## TEXT BLOCK:
------------------------------

Re: Set Location Counter to a new value in ld linker script

Post by zaval »

So the problem is for relocatable files' DOT assignment outside of an output section.
After some playing with this messiest thing ever devised, I figured out this. Look at the comments.
ENTRY( CompareGuid )

SECTIONS
{
wtf0 = .; /* here DOT = 0 - b16e00b0 */

. = 0xb16b00b0;

wtf1 = .; /* here DOT = b16b00b0 - b16e00b0 */

. = 0xb16e00b0;

wtf2 = .; /* here DOT = b16e00b0 - b16e00b0 */
custom_section : {
. = 0x20;
label_2 = . ;
label_3 = ABSOLUTE(.) ;
*(.text) ;
}
}
These are values of readelf for relocatable file.
wtf0 4e91ff50
wtf1 fffd0000
wtf2 00000000

as a conclusion, in relocatable files, DOT is assigned a difference between the CURRENT value of DOT (as it appeared in the non-relocatable case) and the FINAL value, that goes from the LAST assignment.


Note, they claim, that DOT is just a byte offset from the current "object". Namely, - either from SECTIONS statement, or, if it is inside an output section, - from that section. In the former case, it's not described how this is related to the memory layout.
Elf doesn't have a notion of Base Address. But they kind of state, SECTIONS is at 0, so, DOT assignments inside SECTIONS but outside of an output section are absolute adresses. And this is the case in non-relocatable files. In the relocatable files, see the paragraph above.
ANT - NT-like OS for x64 and arm64.
efify - UEFI for a couple of boards (mips and arm). suspended due to lost of all the target park boards (russians destroyed our town).

------------------------------

## DATA TO PROCESS:
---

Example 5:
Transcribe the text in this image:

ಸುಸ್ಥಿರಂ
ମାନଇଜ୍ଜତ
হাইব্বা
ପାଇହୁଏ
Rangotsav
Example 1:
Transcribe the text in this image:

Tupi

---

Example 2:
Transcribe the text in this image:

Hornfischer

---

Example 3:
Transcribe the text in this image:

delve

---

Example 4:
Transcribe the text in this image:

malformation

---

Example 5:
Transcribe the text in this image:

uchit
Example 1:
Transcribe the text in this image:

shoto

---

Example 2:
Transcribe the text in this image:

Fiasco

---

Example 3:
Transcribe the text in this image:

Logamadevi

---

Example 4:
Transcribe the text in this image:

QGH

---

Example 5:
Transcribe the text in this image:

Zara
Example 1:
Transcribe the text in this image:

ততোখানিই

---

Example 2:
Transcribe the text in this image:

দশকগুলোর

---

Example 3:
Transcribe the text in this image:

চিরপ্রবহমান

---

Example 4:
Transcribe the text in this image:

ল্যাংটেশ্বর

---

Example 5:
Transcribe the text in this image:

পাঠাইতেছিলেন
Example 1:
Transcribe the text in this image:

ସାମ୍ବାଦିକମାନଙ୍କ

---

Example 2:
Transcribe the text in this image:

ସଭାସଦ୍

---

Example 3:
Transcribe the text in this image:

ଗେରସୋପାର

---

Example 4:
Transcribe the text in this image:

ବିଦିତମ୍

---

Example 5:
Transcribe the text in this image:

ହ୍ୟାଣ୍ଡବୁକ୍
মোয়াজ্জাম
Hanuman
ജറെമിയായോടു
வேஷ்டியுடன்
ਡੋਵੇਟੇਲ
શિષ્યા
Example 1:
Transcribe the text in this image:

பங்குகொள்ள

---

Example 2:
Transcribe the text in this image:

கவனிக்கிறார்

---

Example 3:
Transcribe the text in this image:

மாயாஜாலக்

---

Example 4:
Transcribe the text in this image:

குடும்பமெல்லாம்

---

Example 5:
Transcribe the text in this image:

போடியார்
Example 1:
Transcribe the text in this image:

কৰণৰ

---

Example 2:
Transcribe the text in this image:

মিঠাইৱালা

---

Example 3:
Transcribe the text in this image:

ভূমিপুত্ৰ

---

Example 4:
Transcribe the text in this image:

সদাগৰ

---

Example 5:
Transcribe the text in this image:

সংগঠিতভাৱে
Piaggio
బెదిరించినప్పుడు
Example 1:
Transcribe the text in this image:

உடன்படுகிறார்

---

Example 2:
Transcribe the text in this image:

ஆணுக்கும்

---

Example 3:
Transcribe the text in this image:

------------------------------

## REQUIRED TASK 1:
Transcribe the stretch of the linker script post from "Note, they claim, that" through "the memory layout.".
## REQUIRED TASK 2:
Give the lines of the rows as a JSON list of strings, one string per line and no blank lines, covering only the stretch from the start of the rows through the line that contains "ସାମ୍ବାଦିକମାନଙ୍କ".

## EXERCISE SOLUTION 1:
Note, they claim, that DOT is just a byte offset from the current "object". Namely, - either from SECTIONS statement, or, if it is inside an output section, - from that section. In the former case, it's not described how this is related to the memory layout.

## EXERCISE SOLUTION 2:
[
  "---",
  "Example 5:",
  "Transcribe the text in this image:",
  "ಸುಸ್ಥಿರಂ",
  "ମାନଇଜ୍ଜତ",
  "হাইব্বা",
  "ପାଇହୁଏ",
  "Rangotsav",
  "Example 1:",
  "Transcribe the text in this image:",
  "Tupi",
  "---",
  "Example 2:",
  "Transcribe the text in this image:",
  "Hornfischer",
  "---",
  "Example 3:",
  "Transcribe the text in this image:",
  "delve",
  "---",
  "Example 4:",
  "Transcribe the text in this image:",
  "malformation",
  "---",
  "Example 5:",
  "Transcribe the text in this image:",
  "uchit",
  "Example 1:",
  "Transcribe the text in this image:",
  "shoto",
  "---",
  "Example 2:",
  "Transcribe the text in this image:",
  "Fiasco",
  "---",
  "Example 3:",
  "Transcribe the text in this image:",
  "Logamadevi",
  "---",
  "Example 4:",
  "Transcribe the text in this image:",
  "QGH",
  "---",
  "Example 5:",
  "Transcribe the text in this image:",
  "Zara",
  "Example 1:",
  "Transcribe the text in this image:",
  "ততোখানিই",
  "---",
  "Example 2:",
  "Transcribe the text in this image:",
  "দশকগুলোর",
  "---",
  "Example 3:",
  "Transcribe the text in this image:",
  "চিরপ্রবহমান",
  "---",
  "Example 4:",
  "Transcribe the text in this image:",
  "ল্যাংটেশ্বর",
  "---",
  "Example 5:",
  "Transcribe the text in this image:",
  "পাঠাইতেছিলেন",
  "Example 1:",
  "Transcribe the text in this image:",
  "ସାମ୍ବାଦିକମାନଙ୍କ"
]